No one wants to live in a country where people feel so helpless and so incapable of receiving justice from the government that they start killing people. Unfortunately, the ruling elite of the United States have created a system where the masses of people have no ability to petition grievances, and the captured nature of the state means that it serves corporations and billionaires rather than the we the people. Any principles the state does have are constantly shifting, and with the bi-partisan nature of governance there is no method of redress. The problem is that the long-term trends—inequality, concentration of wealth and power, and the resulting inability of the political system to reflect the interests of regular people—is destroying America.

 Despite Margaret Thatchers admonishment, there are societies and they work best when members care about people they’ll never meet. Unfortunately, that’s not the world we live in, with it’s “greed is good” and “there is no society” morality. Hedge funds buy companies, loads them down with debts, bankrupting them and destroying the lives of workers. “Banksters” blow up the economy with their insane greed, and get get bailed out. Then, not only do they avoid jail time but they still receive their bonuses based on fraud, while ordinary people lose jobs, homes and healthcare. Insurance companies and big-Pharma overprice their services, deny care and pay their CEO’s tens of millions of dollars. 

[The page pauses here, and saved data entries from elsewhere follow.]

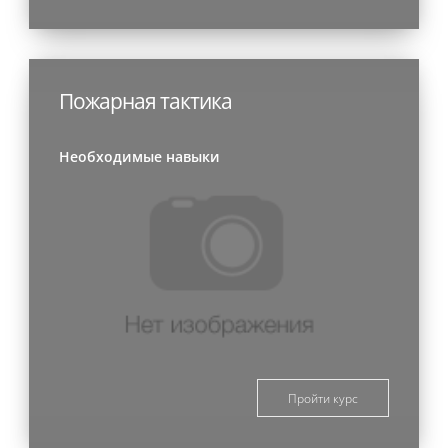
Пожарная тактика
Необходимые навыки
Пройти курс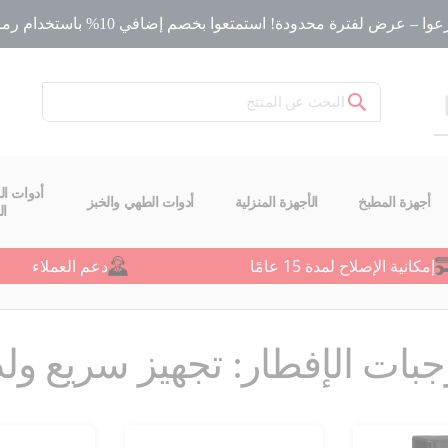
ا – عرض لفترة محدودة! استمتعوا بخصم إضافي 10% باستخدام رمز الخصم
بحث
أدوات ال
أجهزة المطبخ
الأجهزة المنزلية
أدوات الطهي والخبز
ا
إمكانية الإصلاح لمدة 15 عامًا
دعم العملاء
بات الإفطار: تجهيز سريع ولذي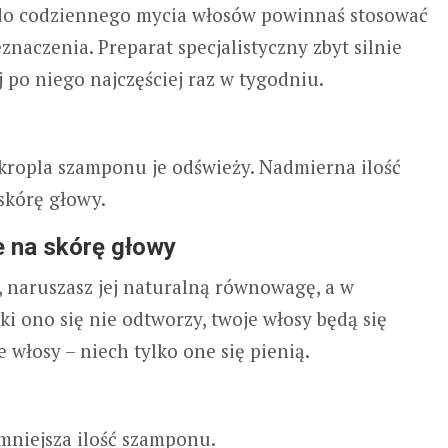
, do codziennego mycia włosów powinnaś stosować
naczenia. Preparat specjalistyczny zbyt silnie
j po niego najczęściej raz w tygodniu.
a kropla szamponu je odświeży. Nadmierna ilość
skórę głowy.
e na skórę głowy
 naruszasz jej naturalną równowagę, a w
i ono się nie odtworzy, twoje włosy będą się
włosy – niech tylko one się pienią.
jmniejsza ilość szamponu.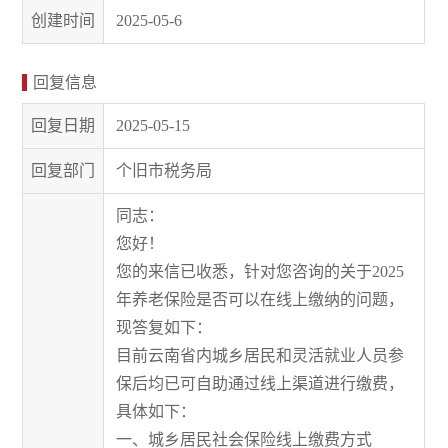
创建时间
2025-05-6
回复信息
回复日期
2025-05-15
回复部门
个旧市税务局
同志：
您好！
您的来信已收悉，针对您咨询的关于2025
年养老保险是否可以在线上缴纳的问题，
现答复如下：
目前云南省内城乡居民和灵活就业人员参
保后均已可自助通过线上渠道进行缴费，
具体如下：
一、城乡居民社会保险线上缴费方式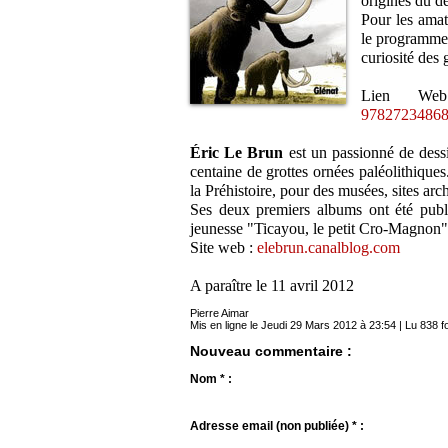
origines du de
Pour les amat
le programme 
curiosité des 
Lien W
97827234868
Éric Le Brun
est un passionné de dessin
centaine de grottes ornées paléolithiques.
la Préhistoire, pour des musées, sites arc
Ses deux premiers albums ont été publi
jeunesse "Ticayou, le petit Cro-Magnon",
Site web :
elebrun.canalblog.com
A paraître le 11 avril 2012
Pierre Aimar
Mis en ligne le Jeudi 29 Mars 2012 à 23:54 | Lu 838 f
Nouveau commentaire :
Nom * :
Adresse email (non publiée) * :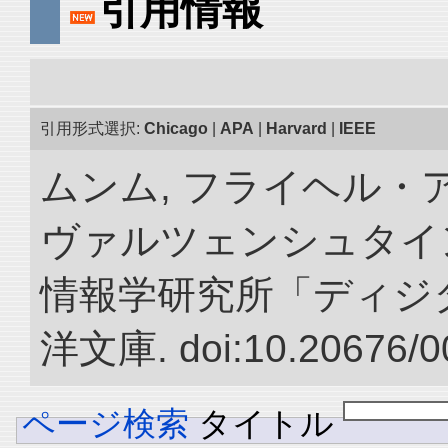
引用情報
引用形式選択:
Chicago
|
APA
|
Harvard
|
IEEE
ムンム, フライヘル・
ヴァルツェンシュタイン.
情報学研究所「ディジ
洋文庫. doi:10.20676/0
ページ検索
タイトル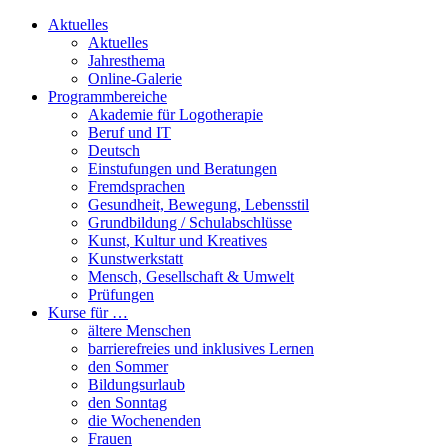
Aktuelles
Aktuelles
Jahresthema
Online-Galerie
Programmbereiche
Akademie für Logotherapie
Beruf und IT
Deutsch
Einstufungen und Beratungen
Fremdsprachen
Gesundheit, Bewegung, Lebensstil
Grundbildung / Schulabschlüsse
Kunst, Kultur und Kreatives
Kunstwerkstatt
Mensch, Gesellschaft & Umwelt
Prüfungen
Kurse für …
ältere Menschen
barrierefreies und inklusives Lernen
den Sommer
Bildungsurlaub
den Sonntag
die Wochenenden
Frauen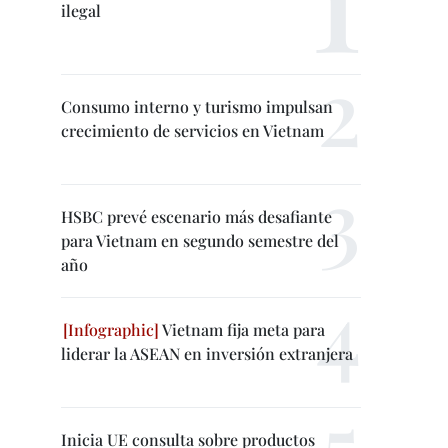
ilegal
Consumo interno y turismo impulsan
crecimiento de servicios en Vietnam
HSBC prevé escenario más desafiante
para Vietnam en segundo semestre del
año
Vietnam fija meta para
liderar la ASEAN en inversión extranjera
Inicia UE consulta sobre productos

The only silver lining here is that nobody fucking believes that we have the “best health care system in the world.” No one fucking cares about the abstract value of “choice” or getting to “keep your doctor.” Everybody is tired of getting surprise-charged thousands for routine tests. Even doctors, nurses and healthcare providers are tired of spending valuable time on the phone fighting with insurers over their medical recommendations.

The fact that people across the political spectrum reacted with glee to the murder of a health insurance CEO is a big tell, and not in a good way. Crazy things happen when the majority of people get very angry and have no legitimate political outlets for their legitimate rage. It would be ridiculous to create a situation like the one we have in America and not expect that the population will become radicalized and ultimately become violent.

Unfortunately, as the gap between rich and poor continues to widen, and the government continues to get more and more unaccountable and lawless, the elite are going to further militarize against the population. This means more cops, it means more censorship and crackdowns on dissident movements, it means more elite enclaves where the rulers are protected from the peasantry.

In fact, in the wake of the assassination, we’re already seeing exactly that. Not only is the Manhattan District Attorney Alvin Bragg, charging Mangione with “terrorism” but New York Governor, Kathy Hochul, held a virtual meeting Tuesday with state law enforcement officials and about 175 corporate representatives to discuss sharing security resources.

Nice to see where government priorities are when it comes to CEO safety.

Contrast this with the sort of hand-waving response to school shootings. Maybe the CEO’s can have active shooter drills like grade schoolers?